For the technical powerhouse of Japan, firms indicated an overall increase of 3% for their R&D budgets, as they entered the new fiscal year, on April 1, 2009. During that year, they actually decreased these by 12%. In January 2011, Japan’s Prime Minister announced a 30% increase in scientific grants for the fiscal year 2011/12.
Meanwhile, the combined R&D investments of the 27 countries of the European Union dropped 2.6%. This is half of the corresponding decrease in the USA. As usual, managing for quarterly results drives US firms to drastically cut innovation investments as soon as the economic horizon darkens.
The response to the crisis has varied also depending on the industrial sector. The 2009 innovation budget of the automobile industry has been slashed by 13% worldwide (in the case of Renault it is 27%). In contrast, during the same year, pharmaceuticals and commodities have increased their efforts in this area For example, Basel-based powerhouse Roche is a top investor, with an 11% increase.
The situation in Asia is different: western companies have not reduced their R&D investments in China or India. As an example, Boeing markedly increased its R&D in India. In the healthcare sector, Sanofi Aventis and Roche did not delay the substantial expansions of their research facilities in Shanghai, while, late in 2008, Nestlé confirmed its plans to build a Euro 10 mio. laboratory in Beijing. In 2009, Applied Materials opened the world’s largest center on solar research, in X’ian, as China has already close to 40% of the world’s market of solar panels.
Conversely, Asian firms have begun investing in laboratories in OECD countries: Huawei bought a telecom laboratory in France, while Goodbaby, China’s largest prodcuer of babay and infant products, set up a R&D unit in Utrecht, Netherlands.

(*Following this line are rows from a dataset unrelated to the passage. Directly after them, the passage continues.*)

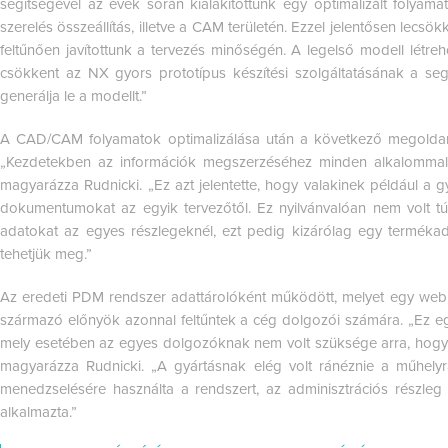
segítségével az évek során kialakítottunk egy optimalizált folyama
szerelés összeállítás, illetve a CAM területén. Ezzel jelentősen lecsök
feltűnően javítottunk a tervezés minőségén. A legelső modell létre
csökkent az NX gyors prototípus készítési szolgáltatásának a se
generálja le a modellt.”
A CAD/CAM folyamatok optimalizálása után a következő megoldand
„Kezdetekben az információk megszerzéséhez minden alkalommal e
magyarázza Rudnicki. „Ez azt jelentette, hogy valakinek például a gy
dokumentumokat az egyik tervezőtől. Ez nyilvánvalóan nem volt túl
adatokat az egyes részlegeknél, ezt pedig kizárólag egy termék
tehetjük meg.”
Az eredeti PDM rendszer adattárolóként működött, melyet egy web b
származó előnyök azonnal feltűntek a cég dolgozói számára. „Ez eg
mely esetében az egyes dolgozóknak nem volt szüksége arra, hogy
magyarázza Rudnicki. „A gyártásnak elég volt ránéznie a műhelyr
menedzselésére használta a rendszert, az adminisztrációs részleg p
alkalmazta.”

No doubt, these moves should lead to more acquisitions, not only purchases of laboratories. China’s assertive companies, with deep pockets, will buy many more assets in Europe in the near future.
Overall, faced with the “crisis of the century”, firms have somewhat protected their investments in R&D/innovation. One would hope that the trauma of the crisis contributed to focus companies on true value- and job- creating activities.
One thing is clear: the crisis has dramatically accelerated the shift of power from the “west” to the new world of Asia as measured by R&D investments. Similarly, the world’s center of gravity for innovation is shifting eastwards. As a result, firms must much better integrate China and India – and Brazil to a lesser degree – without overlooking Japan – into their worldwide array of R&D activities.
This will require huge efforts and change of mindset. Aside from a few exceptions, top executive teams and boards of western companies are ignorant about the history and the fast changing reality of China. Western headquarters indeed consider the Far East as a very important region for business, but in truth, people in on the terrain in Asia feel very far from headquarters in Frankfurt or Paris.
The ethnocentric ways of western firms prevent them from truly integrating this new world. If this is the case for markets and sales, it is even more so for the utterly uncertain world of innovation/R&D. In this area, most western firms need a “Marco Polo” program to catch up. This indeed includes effective scouting of knowledge and research resources available in universities in India and China.